Standing under a canopy following the morning foray, McKnight patiently outlined a personal interpretation of his recent struggles. “It was a bad day,” he said, later opining, “I burned myself out.” The rookie did not seem eager to banish the experience from his memory bank. “I’m not going to forget about it,” he said resolutely, later claiming to be unbothered by the opinions of others. “Once I’m on the field, I don’t care about people’s perceptions.” Most telling was McKnight’s admission that he “Never gave [himself] time to rest,” perhaps suggesting weariness accumulated from months of hard training.

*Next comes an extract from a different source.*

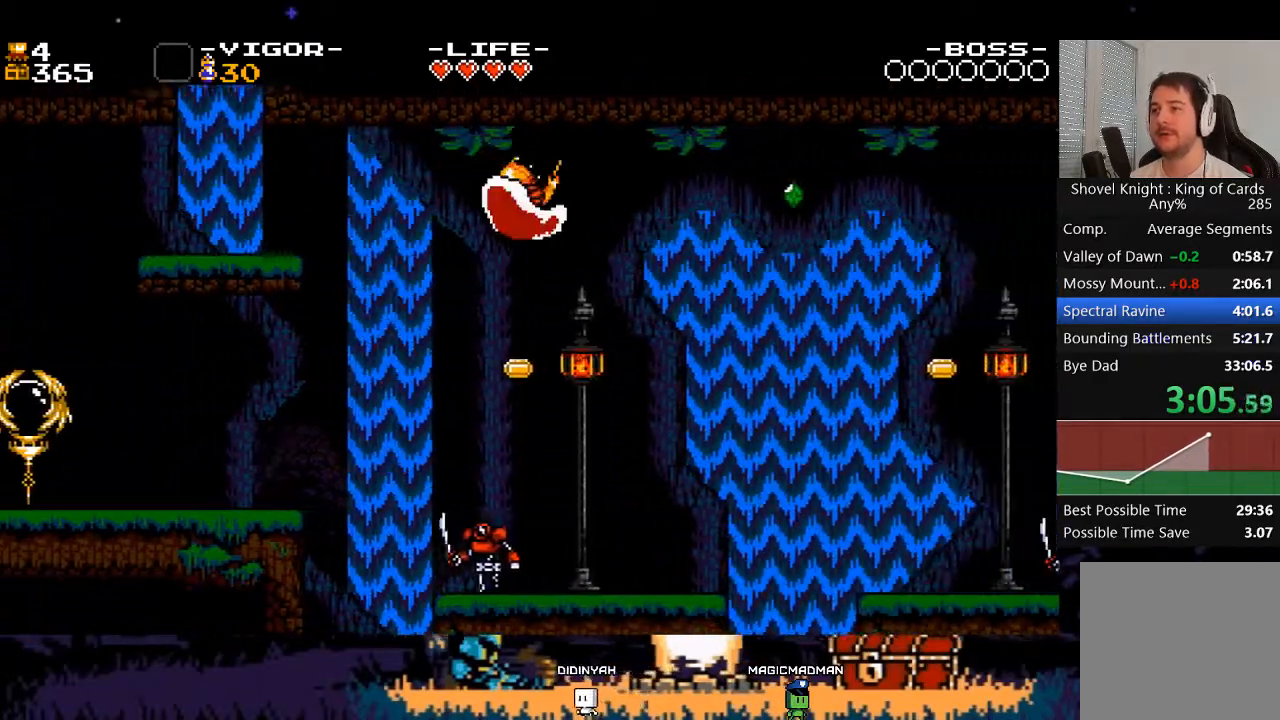
{"buttons": ["DPAD_RIGHT"], "events": []}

McKnight’s defense is a plausible one. That he may have worked too hard. Or it could have been another bad day. Either way, both he and the Jets hope better ones are ahead, and soon. He did have an encouraging practice, absorbing a brutal collision early on with James Ihedigbo after rocketing through the line of scrimmage with a bolt-like burst. McKnight was no worse for wear after the hit, eating another brutal shot in the secondary as the session wound down. It was an active practice, and if repeated, the kind of display that could set all questioning aside. For now, the Jets could care less about McKnight approximating Bush. They’d gladly take Joe McKnight, the high-reward guy they traded up for.